06 maio 2008

1 de Janeiro de 2002 (parte 1)

Hoje fui com meu amor a Necocli tomar o primeiro banho do ano. Tomámos dois longos banhos no mar, é a sensação mais deliciosa da vida, tomar banhos de mar e ainda para mais em praias bonitas. Esta praia tem palmeiras ao largo de toda a praia que é uma extensão muito comprida de areia mas que tem apenas 40 metros de largura. Ao longo da praia há algumas casas não muitas juntas, apenas o suficiente para haver privacidade para cada uma, a maioria são sítios onde servem bebidas e comidas, caseiros, ou seja gente que faz a sua vida normal em casa mas que tem um frigorifico grande para poder vender bebidas. Um das casas é do Mandibuleiros del sol, un casal de hippies, com dois filhos pequenos, um deles chama-se Urabá del sol (lindo nome!). É um casal de argentinos artesãos, que vieram viver para aqui porque trabalham com cabaças de abóbora e ouviram falar de Urabá, que na língua nativa indígena significa terra da calabaza (abóbora). E por aqui ficaram, vendem o seu artesanato e tentam conseguir financiamento e executar projectos de educação ambiental, ou de promoção de convivência pacifica e redes de paz nas escolas de Necocli, que é uma das bases dos paramilitares em Urabá, pelo menos é o que toda a gente comenta e tem como certo, vivido e comprovado. Mesmo à saída encontra-se a supermegahiper herdade de um narcotraficante, Pablo Ochoa, que foi extraditado para os EUA, mas que deixou a quinta com alguns administradores e com a família que lhe vão orientando o negocio; são terras a perder de vista, com muito gado e com uma casa construída em madeira e completamente circular, exuberante, no meio de uma colina alta, com vista panorâmica. Necocli não pode crescer mais porque está limitada por essa quinta por um lado e pelo mar por outro.
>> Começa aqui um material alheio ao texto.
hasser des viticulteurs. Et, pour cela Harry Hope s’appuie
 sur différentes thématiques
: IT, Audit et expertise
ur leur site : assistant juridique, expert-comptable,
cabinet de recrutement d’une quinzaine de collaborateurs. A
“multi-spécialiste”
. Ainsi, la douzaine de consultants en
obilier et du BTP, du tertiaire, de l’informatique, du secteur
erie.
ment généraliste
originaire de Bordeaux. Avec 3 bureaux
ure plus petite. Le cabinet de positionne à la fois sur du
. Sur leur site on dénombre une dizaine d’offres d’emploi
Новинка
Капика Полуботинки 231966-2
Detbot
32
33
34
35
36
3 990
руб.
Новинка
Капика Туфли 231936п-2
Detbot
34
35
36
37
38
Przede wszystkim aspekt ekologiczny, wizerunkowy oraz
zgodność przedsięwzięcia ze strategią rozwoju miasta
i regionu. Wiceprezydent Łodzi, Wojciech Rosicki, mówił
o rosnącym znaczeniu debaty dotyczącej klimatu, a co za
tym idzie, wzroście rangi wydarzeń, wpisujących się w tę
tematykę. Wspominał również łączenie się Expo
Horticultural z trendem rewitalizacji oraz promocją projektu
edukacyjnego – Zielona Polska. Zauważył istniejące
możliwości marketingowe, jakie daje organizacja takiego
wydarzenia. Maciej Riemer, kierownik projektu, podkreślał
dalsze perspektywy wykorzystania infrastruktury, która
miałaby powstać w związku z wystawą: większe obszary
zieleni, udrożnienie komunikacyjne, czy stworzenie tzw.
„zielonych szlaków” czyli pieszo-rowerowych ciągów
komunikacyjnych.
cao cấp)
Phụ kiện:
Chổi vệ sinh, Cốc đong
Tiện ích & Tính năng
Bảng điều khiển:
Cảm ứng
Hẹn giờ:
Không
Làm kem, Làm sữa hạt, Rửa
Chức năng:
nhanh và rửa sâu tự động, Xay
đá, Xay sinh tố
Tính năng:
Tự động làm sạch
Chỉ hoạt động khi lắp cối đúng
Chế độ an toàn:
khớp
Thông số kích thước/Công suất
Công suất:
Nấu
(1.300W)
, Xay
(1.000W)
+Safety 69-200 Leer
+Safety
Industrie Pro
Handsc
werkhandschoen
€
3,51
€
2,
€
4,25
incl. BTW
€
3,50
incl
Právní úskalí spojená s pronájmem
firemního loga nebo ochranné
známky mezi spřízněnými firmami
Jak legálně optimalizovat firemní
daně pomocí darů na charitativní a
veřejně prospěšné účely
No primeiro dia do ano toda a gente sai a passear aqui. Como as famílias são grandes, mete-se toda a gente num camiãozito ou camiãozote quando são os passeios de bairro, e o rádio alto a tocar vallenatos. É impressionante ver tanta gente junta, aqui existe um espirito comunitário na forma de viver , apesar de todo o individualismo utilizado como sobrevivência à causa da guerra interna. Muitas vezes encontramos familias onde há um pelo menos um irmão que na guerrilha, outro que é paramilitar e outro está no exército. E a mãe faz comida para os três, mas sempre a dizer que é melhor que se afastem porque é um perigo para todos. E é verdade, quantos mortos já contados porque diz que disse que andou metido com esses senhores. Aqui a gente comum diz muitas vezes os senhores da guerrilha ou os senhores dos paramilitares quando se referem aos grupos armados. Ao principio isto pareceu-me estranho porque o termo senhores, ao mesmo tempo que é distante, é também uma forma de respeito. Já quando se ouve os senhores do exército nas suas declarações aos jornalistas, vê-se que preferem diferenciar as coisas, o seu a seu dono. Para a guerrilha escolhem termos como bandidos, bandoleiros, e desde o 11 de setembro, passaram a chamá-los terroristas, e para os paramilitares simplesmente Autodefensas Unidas de Colômbia.

É impressionante como aqui toda a a gente conhece pessoas de um lado e do outro da guerra, ou dos mil e um lados que tem esta guerra, e não há praticamente nenhuma pessoa que não tenha na sua história de vida um episódio como vítima da violência, directamente ou/e através de um familiar. Até a mim me vai chegando a violência e todas as suas marcas, os medos, a tristeza que não encontra palavras para a morte de uma pessoa admirada ou próxima, um porque se enforcou, outro por que foi morto pela guerrilha, outro porque teve simplesmente que desaparecer.